The importance of mutual respect

If a person says to me “I believe assisted dying is wrong,” I respect that view and admire their resolution. For themselves. Including if it is underpinned by religious belief. If you believe that assisted dying, or surrogacy, or other contentious issue is wrong, don’t participate in it. 

But don’t expect that your own view of your own God trumps everyone else’s God—or lack thereof. In Australia for example, the majority of citizens are not Catholic. And most of those who are—three out of four—disagree with the Vatican’s opposition to assisted dying. The Vatican’s view then is not particularly relevant to anyone but its most ardent adherents.

Respect in both directions is warranted but is rather lacking from the more religious end. My argument is not against Catholicism itself. There are very fine Catholics on both sides of the debate, doing their best to live a deliberatively ‘good’ life.

Conclusion

We can do without the incoherent and indefensible nonsense advanced in secular garb by the religiously opposed.

Be clear folks: the FUD campaign is on its last legs. I will be further exposing rubbish arguments posed by those with religious connections but couched in non-religious language.
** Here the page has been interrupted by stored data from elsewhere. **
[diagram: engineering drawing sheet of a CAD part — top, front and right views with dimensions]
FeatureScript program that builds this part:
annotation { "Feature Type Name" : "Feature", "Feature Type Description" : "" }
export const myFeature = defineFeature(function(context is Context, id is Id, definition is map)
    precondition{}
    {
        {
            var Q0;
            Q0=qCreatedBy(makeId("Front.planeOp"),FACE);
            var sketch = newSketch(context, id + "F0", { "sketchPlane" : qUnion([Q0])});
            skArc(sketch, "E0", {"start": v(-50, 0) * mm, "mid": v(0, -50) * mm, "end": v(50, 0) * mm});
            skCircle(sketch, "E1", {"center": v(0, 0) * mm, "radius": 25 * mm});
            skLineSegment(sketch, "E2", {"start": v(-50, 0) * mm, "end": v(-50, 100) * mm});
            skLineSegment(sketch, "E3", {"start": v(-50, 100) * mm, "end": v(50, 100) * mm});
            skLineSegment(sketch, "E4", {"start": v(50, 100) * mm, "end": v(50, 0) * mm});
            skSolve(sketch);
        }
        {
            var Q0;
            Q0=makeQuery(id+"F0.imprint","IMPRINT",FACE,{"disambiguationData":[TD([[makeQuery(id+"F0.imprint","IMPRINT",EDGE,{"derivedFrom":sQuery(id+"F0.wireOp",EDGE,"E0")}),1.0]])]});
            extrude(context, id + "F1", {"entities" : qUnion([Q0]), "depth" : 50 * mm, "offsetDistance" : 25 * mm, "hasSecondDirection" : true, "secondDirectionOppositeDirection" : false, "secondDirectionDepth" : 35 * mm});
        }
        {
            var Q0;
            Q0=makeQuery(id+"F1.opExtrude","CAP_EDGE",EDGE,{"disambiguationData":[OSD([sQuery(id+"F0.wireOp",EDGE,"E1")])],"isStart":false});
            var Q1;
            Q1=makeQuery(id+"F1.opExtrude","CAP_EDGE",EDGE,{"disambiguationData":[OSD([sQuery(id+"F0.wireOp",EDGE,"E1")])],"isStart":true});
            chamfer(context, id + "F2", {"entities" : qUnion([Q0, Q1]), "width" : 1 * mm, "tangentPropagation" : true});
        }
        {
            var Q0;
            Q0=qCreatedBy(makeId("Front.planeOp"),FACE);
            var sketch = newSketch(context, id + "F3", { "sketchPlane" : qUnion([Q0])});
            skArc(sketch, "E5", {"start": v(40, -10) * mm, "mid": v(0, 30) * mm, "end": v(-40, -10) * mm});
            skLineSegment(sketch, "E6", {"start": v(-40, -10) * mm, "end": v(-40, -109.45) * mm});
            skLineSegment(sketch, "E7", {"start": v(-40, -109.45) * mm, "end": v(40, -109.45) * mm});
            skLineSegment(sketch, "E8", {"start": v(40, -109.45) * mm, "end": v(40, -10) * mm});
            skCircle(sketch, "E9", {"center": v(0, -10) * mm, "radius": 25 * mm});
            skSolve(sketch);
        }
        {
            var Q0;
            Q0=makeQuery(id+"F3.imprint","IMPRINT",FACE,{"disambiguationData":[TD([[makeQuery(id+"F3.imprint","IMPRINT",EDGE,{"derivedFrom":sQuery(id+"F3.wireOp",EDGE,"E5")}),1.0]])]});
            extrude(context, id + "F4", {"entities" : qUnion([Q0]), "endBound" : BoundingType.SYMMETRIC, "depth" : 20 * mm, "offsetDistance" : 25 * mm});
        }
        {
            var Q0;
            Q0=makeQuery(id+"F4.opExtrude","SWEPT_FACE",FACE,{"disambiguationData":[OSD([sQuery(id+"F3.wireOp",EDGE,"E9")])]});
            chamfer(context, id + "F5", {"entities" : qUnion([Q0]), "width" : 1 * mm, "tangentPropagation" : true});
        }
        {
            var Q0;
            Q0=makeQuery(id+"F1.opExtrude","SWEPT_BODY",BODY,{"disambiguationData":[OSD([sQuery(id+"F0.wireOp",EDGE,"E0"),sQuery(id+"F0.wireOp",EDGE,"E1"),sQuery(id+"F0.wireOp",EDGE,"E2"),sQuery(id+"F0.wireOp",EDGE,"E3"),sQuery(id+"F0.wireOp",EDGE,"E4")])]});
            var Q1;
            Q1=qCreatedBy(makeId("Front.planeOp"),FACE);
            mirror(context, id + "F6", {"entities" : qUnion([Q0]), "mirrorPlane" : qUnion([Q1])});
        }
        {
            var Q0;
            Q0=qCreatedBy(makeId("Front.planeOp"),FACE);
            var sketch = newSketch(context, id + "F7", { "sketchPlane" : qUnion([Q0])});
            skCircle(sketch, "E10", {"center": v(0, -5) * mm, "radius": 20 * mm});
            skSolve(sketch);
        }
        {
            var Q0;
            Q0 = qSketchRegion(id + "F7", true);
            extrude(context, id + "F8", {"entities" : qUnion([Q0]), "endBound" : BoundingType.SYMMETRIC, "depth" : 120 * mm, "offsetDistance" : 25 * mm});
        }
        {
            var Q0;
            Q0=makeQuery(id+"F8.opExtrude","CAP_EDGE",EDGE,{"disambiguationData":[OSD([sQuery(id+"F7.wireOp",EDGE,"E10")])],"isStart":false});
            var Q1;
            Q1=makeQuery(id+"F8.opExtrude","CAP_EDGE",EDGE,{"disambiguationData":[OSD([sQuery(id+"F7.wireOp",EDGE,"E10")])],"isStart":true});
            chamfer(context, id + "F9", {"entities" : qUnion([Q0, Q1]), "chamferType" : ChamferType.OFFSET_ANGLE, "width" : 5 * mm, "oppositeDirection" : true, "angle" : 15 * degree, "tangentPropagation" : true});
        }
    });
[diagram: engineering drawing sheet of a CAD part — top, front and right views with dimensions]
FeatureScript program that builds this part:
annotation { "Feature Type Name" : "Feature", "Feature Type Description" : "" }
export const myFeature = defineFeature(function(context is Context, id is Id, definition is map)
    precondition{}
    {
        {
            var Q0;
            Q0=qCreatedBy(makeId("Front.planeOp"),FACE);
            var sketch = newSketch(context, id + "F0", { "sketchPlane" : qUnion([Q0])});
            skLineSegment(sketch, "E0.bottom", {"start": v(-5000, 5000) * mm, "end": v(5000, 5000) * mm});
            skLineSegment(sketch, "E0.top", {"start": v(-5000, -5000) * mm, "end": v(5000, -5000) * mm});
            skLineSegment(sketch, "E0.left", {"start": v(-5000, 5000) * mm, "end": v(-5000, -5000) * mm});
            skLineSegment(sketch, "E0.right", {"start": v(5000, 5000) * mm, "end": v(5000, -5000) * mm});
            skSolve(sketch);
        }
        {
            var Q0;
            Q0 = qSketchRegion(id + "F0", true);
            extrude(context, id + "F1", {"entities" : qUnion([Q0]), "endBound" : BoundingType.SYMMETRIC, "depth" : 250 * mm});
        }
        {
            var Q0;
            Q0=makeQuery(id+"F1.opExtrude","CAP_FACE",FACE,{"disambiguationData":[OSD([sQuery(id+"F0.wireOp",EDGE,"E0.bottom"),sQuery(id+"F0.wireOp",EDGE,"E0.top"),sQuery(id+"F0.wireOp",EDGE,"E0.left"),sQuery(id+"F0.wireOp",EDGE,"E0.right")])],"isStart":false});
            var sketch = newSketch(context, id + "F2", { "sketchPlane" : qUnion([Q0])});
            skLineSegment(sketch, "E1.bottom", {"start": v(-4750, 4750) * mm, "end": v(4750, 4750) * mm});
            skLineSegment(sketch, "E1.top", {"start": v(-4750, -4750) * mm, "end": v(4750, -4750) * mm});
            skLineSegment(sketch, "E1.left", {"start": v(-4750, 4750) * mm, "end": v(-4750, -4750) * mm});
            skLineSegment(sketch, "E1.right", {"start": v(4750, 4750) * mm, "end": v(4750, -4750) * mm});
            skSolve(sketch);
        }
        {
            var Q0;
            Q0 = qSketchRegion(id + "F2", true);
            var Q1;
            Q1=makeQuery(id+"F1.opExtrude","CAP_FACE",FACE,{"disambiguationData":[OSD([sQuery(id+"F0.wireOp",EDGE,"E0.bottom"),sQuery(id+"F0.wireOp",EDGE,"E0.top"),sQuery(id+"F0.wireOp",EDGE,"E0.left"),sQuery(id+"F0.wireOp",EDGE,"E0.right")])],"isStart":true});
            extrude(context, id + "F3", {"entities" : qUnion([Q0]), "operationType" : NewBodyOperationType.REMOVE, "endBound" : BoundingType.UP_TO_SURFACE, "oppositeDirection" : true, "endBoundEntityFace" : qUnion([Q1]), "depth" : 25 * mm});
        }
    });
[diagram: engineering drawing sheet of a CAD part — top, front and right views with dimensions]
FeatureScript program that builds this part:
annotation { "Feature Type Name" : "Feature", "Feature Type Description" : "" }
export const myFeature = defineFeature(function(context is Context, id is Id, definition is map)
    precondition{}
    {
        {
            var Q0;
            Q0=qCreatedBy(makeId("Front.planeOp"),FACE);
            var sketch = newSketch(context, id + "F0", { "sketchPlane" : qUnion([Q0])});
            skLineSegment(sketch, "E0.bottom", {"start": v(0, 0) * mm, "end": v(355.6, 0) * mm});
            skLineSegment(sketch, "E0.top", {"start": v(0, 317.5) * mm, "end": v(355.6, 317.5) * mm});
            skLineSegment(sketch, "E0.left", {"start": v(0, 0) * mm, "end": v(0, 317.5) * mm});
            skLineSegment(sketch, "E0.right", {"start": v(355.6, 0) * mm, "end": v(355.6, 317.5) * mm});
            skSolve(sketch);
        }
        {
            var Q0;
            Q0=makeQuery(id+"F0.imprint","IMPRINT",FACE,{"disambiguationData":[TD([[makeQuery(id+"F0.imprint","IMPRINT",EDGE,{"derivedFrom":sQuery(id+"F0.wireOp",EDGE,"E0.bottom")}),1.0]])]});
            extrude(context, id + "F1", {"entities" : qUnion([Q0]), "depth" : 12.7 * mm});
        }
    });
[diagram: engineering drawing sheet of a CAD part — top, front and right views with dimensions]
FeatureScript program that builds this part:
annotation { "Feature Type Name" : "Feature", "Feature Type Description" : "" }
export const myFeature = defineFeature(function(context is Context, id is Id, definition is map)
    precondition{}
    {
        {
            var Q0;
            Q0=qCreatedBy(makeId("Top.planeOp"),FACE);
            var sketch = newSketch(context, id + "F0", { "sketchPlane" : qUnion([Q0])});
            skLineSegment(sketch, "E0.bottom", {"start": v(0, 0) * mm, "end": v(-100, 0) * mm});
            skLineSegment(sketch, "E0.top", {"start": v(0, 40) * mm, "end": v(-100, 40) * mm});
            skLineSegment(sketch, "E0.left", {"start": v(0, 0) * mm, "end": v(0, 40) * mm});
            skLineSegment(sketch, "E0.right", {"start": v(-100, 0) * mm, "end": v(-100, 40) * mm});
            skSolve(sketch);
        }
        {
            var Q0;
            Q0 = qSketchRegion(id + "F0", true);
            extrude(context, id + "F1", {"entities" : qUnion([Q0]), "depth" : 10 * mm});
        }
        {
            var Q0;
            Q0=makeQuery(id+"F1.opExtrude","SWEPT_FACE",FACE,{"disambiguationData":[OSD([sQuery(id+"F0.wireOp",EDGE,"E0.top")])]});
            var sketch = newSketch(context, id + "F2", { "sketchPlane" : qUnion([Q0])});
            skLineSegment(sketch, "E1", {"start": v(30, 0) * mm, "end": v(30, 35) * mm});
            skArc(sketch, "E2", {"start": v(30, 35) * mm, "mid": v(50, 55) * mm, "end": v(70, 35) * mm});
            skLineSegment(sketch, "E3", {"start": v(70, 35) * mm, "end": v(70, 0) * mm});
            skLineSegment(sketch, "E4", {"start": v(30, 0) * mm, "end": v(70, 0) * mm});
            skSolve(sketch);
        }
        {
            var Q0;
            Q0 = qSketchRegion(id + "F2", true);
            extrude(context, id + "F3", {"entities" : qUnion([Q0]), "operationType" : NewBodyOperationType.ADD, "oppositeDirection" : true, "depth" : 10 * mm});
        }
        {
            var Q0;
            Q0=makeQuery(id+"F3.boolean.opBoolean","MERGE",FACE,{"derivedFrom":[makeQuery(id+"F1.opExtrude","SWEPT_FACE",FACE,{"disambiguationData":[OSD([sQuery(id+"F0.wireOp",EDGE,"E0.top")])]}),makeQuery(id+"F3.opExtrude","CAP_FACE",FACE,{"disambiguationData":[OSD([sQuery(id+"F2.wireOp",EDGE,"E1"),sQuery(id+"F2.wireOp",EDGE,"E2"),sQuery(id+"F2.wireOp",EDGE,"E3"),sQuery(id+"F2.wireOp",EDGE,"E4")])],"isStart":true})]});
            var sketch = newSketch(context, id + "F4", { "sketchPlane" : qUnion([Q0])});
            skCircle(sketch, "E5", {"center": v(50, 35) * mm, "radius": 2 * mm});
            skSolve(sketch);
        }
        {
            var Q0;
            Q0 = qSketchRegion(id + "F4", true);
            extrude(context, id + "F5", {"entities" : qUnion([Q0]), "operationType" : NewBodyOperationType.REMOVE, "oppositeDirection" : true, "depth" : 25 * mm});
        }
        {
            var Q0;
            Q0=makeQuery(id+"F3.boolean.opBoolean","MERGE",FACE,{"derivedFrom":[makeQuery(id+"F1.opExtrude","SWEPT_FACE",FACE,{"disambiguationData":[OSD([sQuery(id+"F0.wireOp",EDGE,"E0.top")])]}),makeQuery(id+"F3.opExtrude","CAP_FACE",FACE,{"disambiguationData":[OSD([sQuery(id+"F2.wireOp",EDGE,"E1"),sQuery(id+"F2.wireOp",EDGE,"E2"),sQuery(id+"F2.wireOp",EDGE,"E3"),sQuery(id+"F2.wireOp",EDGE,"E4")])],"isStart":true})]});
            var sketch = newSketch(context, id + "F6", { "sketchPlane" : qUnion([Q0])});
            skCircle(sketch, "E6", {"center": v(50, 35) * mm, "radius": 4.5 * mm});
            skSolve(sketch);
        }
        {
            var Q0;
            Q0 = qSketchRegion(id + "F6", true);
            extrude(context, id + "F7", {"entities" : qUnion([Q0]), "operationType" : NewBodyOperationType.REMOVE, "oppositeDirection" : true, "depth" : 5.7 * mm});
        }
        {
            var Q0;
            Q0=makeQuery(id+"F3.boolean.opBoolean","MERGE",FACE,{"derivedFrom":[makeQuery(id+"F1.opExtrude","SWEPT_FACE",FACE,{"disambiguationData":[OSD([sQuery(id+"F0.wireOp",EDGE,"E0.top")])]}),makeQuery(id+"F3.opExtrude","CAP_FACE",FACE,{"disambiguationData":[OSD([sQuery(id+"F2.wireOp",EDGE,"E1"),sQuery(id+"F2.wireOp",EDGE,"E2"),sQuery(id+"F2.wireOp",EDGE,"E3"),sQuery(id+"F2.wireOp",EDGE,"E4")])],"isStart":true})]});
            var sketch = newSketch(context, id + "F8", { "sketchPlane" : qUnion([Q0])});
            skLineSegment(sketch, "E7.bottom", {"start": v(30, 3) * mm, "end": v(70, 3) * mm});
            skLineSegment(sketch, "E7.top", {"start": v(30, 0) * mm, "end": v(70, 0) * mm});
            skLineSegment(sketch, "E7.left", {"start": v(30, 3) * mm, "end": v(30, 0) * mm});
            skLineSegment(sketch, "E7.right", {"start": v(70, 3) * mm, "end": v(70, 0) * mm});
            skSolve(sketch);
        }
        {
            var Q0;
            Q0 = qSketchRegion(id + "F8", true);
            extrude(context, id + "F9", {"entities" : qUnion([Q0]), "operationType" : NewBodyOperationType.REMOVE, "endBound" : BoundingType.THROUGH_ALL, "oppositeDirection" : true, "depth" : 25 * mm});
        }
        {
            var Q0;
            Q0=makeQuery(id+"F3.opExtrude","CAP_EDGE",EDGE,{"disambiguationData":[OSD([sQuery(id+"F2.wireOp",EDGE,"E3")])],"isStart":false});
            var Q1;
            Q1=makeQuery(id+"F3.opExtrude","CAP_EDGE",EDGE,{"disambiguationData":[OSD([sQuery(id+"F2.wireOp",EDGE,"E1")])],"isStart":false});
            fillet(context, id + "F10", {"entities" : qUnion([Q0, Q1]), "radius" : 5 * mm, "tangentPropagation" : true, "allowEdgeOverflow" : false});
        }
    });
In the meantime you can see the clumsy, failed attempt at a filibuster by these three opinionists for what it is.

 

References

  1. Hudson, P., Boughey, M. & Philip, J., 2016, Victoria's proposed euthanasia laws are flawed, Melbourne: Fairfax Media, Accessed 21 Jun 2016, http://www.theage.com.au/comment/victorias-proposed-euthanasia-laws-are-flawed-20160620-gpn9p2.html
  2. Hudson, P., Hudson, R., Philip, J., Boughey, M., Kelly, B. & Hertogh, C., 2015, Legalizing physician-assisted suicide and/or euthanasia: Pragmatic implications for palliative care, Palliative and Supportive Care, 13(5), 1399-1409.
  3. Hudson, P., 2015, Inquiry into end of life choices: Submission 905 to the Parliament of Victoria, Centre for Palliative Care, St Vincent’s Hospital, Melbourne.
  4. Hudson, P., Boughey, M. and Philip, J., 2016, Witness Appearance Transcript: Inquiry into end-of-life choices - Centre for Palliative Care, Parliament of Victoria, Melbourne, 24 Feb.
  5. Gandsman, A., 2016,“A recipe for elder abuse:” From sin to risk in anti-euthanasia activism. Death Studies, In press.